Das war, als würde ich meinen Steuerbeamten bitten, das Doppelte der Steuern zu zahlen, die er jedes Jahr von mir verlangt!!!
Anschließend wurde ich von der Abteilungschefin in ihrem privaten Büro empfangen, die mir nur eine Frage stellte:
„Sir, ist Ihre in Ihrem Heimatland versteuerte Rente Ihre einzige Einkommensquelle?... Sie arbeiten nicht?“
Meine Antwort war einfach:
"Nein, Madam, ich arbeite nicht; ich lebe ausschließlich von meiner Rente."

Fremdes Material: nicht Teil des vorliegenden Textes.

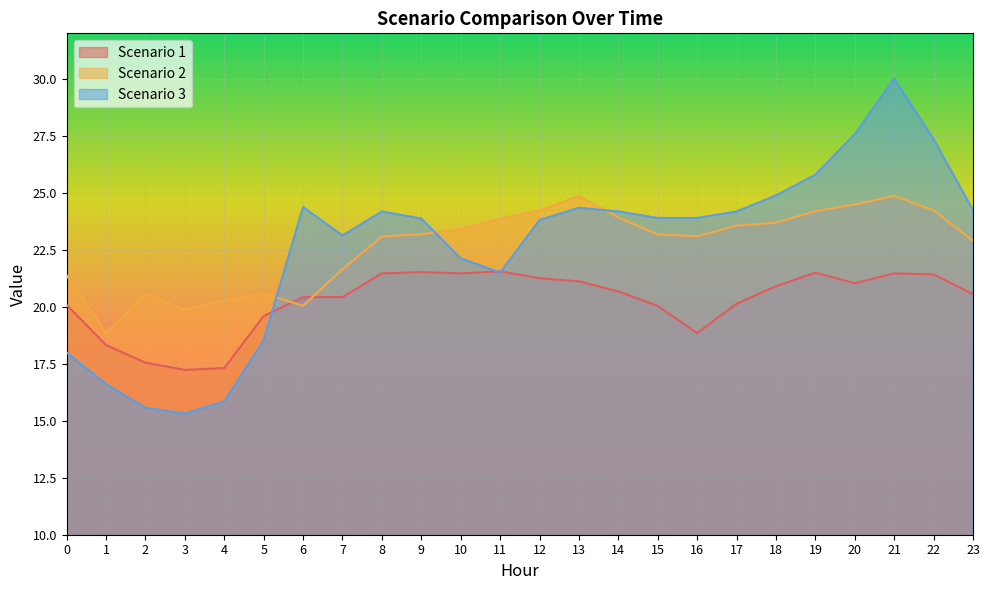

In Scenario 2, how many points are higher than both neighbors (excluding endpoints)?

4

Und sein Schluss kam genauso schnell:
„Da Renten in Thailand nicht steuerpflichtig sind, müssen Sie diese Rente in diesem Fall weder angeben noch versteuern…“
"Nun, auf Wiedersehen, mein Herr, und einen schönen Tag noch!"
Selbstverständlich werde ich nach einer solch kategorischen und unmissverständlichen Aussage keinen Finger rühren, wenn es um die thailändischen Steuerbehörden in meiner Provinz geht!
Hansson,
Dieser Kommentar wurde bereits in einem früheren Artikel zum selben Thema veröffentlicht…
Hallo Didi,
Kein Problem, Hanssons Kommentar ist eine nützliche Erinnerung, die nicht jeder gelesen hat.